In the international setting, utilization of fluoroquinolone prophylaxis in haematology patients is common. However, significant concerns about the emergence of antibiotic resistance and superinfections and the evidence suggesting mortality benefit have been raised, as was reflected in the haematology survey. The clinical benefits of fluoroquinolone prophylaxis in solid tumour patients (who have an expected duration of neutropenia less than 7–10 days) have been reported as smaller.24 Furthermore, the use of fluoroquinolones as prophylaxis renders oral antibiotic therapy an unsuitable option for future episodes of neutropenic fever. Despite this, more oncologists, particularly from the private sector, were supportive of fluoroquinolone prophylaxis. They were more influenced by the need to maintain chemotherapy dose-intensity in the NSCLC case, which despite having disease with low likelihood of cure, may have presented with arguably, more favourable prognostic factors. This may also be a reason for the high utilization of rHu-GCSF secondary prophylaxis in this case, which is otherwise not funded under the PBS.

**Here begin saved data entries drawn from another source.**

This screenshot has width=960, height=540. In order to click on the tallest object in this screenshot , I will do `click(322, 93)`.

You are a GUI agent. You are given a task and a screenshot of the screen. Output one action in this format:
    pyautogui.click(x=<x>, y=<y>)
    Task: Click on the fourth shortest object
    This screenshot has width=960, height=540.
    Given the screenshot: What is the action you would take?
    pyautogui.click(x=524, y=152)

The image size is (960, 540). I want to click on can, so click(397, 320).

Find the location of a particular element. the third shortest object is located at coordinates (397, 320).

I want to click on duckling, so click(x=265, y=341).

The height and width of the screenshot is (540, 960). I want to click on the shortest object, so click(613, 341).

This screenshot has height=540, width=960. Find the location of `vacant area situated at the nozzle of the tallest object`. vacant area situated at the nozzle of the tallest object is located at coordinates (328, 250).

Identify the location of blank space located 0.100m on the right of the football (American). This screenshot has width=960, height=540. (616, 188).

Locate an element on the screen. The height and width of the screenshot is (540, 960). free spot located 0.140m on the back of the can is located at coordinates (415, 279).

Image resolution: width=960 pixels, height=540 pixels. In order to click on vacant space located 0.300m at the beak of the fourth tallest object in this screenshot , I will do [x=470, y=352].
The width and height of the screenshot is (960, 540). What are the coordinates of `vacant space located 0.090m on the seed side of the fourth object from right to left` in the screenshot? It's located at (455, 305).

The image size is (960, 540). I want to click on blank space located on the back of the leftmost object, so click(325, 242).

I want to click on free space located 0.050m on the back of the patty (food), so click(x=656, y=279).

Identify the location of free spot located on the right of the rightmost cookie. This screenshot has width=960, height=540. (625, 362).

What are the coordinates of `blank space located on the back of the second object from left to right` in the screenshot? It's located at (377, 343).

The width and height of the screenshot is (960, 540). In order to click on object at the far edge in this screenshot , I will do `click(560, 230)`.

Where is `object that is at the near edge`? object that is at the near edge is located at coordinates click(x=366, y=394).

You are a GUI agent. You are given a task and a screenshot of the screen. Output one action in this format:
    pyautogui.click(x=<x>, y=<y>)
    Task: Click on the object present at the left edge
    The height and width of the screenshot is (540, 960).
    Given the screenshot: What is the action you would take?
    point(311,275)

In summary, this survey highlighted several evidence–practice gaps. While there is significant scope for employing ambulatory care strategies in select patients, considerable investment into optimizing necessary infrastructural and supportive resources is required, such as the provision of outpatient or emergency department space and staff dedicated to clinically evaluating, educating and monitoring neutropenic febrile patients in the outpatient setting. The cost of implementing and evaluating such a programme in cancer treatment centres is likely to be offset very quickly by significant cost-savings realized from reduced inpatient stay. In recognizing that neutropenic febrile patients are a heterogeneous group who exhibit a vast spectrum of risk for infection-related complications, better guidance around use of risk-assessment tools is needed. A paradigm shift towards more targeted empiric antibiotic strategies, based on patient risk factors and clinical syndromes must be realized in order to optimize patient health outcomes and minimize opportunity costs faced by treatment centres. Embracing such a paradigm shift will help ensure more judicial use of hospital beds, antibiotics (aminoglycosides, vancomycin and fluoroquinolones) and rHu-GCSF. This survey showed that treatment approaches for management of neutropenic fever are currently varied across different disciplines and different sectors of cancer care. Consequently, wide representation is needed for guideline development, as has been our approach in formulating the ‘Australian Consensus Guidelines for Management of Neutropenic Fever in Adult Cancer Patients 2010’.